╭─ Information supplied

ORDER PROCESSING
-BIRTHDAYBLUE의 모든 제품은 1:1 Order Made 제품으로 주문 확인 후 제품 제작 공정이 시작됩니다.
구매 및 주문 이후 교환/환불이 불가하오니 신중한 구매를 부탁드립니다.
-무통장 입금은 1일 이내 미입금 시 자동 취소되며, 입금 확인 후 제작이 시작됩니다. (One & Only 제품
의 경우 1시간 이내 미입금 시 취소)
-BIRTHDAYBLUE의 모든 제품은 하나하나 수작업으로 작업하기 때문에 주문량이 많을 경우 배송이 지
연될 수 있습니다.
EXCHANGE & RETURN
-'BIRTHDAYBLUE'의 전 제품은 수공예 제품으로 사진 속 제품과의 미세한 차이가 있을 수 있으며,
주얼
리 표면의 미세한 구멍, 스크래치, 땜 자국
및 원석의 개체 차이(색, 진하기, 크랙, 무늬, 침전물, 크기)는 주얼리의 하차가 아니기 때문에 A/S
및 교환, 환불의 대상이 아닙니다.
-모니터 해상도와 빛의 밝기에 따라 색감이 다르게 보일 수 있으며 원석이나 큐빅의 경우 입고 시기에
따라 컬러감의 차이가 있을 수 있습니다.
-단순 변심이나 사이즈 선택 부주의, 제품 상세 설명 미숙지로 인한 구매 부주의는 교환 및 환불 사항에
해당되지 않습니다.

╰─

Your instructions: Start to finish, copy the material out exactly.

Result for this exercise:
ORDER PROCESSING
-BIRTHDAYBLUE의 모든 제품은 1:1 Order Made 제품으로 주문 확인 후 제품 제작 공정이 시작됩니다.
구매 및 주문 이후 교환/환불이 불가하오니 신중한 구매를 부탁드립니다.
-무통장 입금은 1일 이내 미입금 시 자동 취소되며, 입금 확인 후 제작이 시작됩니다. (One & Only 제품
의 경우 1시간 이내 미입금 시 취소)
-BIRTHDAYBLUE의 모든 제품은 하나하나 수작업으로 작업하기 때문에 주문량이 많을 경우 배송이 지
연될 수 있습니다.
EXCHANGE & RETURN
-'BIRTHDAYBLUE'의 전 제품은 수공예 제품으로 사진 속 제품과의 미세한 차이가 있을 수 있으며,
주얼
리 표면의 미세한 구멍, 스크래치, 땜 자국
및 원석의 개체 차이(색, 진하기, 크랙, 무늬, 침전물, 크기)는 주얼리의 하차가 아니기 때문에 A/S
및 교환, 환불의 대상이 아닙니다.
-모니터 해상도와 빛의 밝기에 따라 색감이 다르게 보일 수 있으며 원석이나 큐빅의 경우 입고 시기에
따라 컬러감의 차이가 있을 수 있습니다.
-단순 변심이나 사이즈 선택 부주의, 제품 상세 설명 미숙지로 인한 구매 부주의는 교환 및 환불 사항에
해당되지 않습니다.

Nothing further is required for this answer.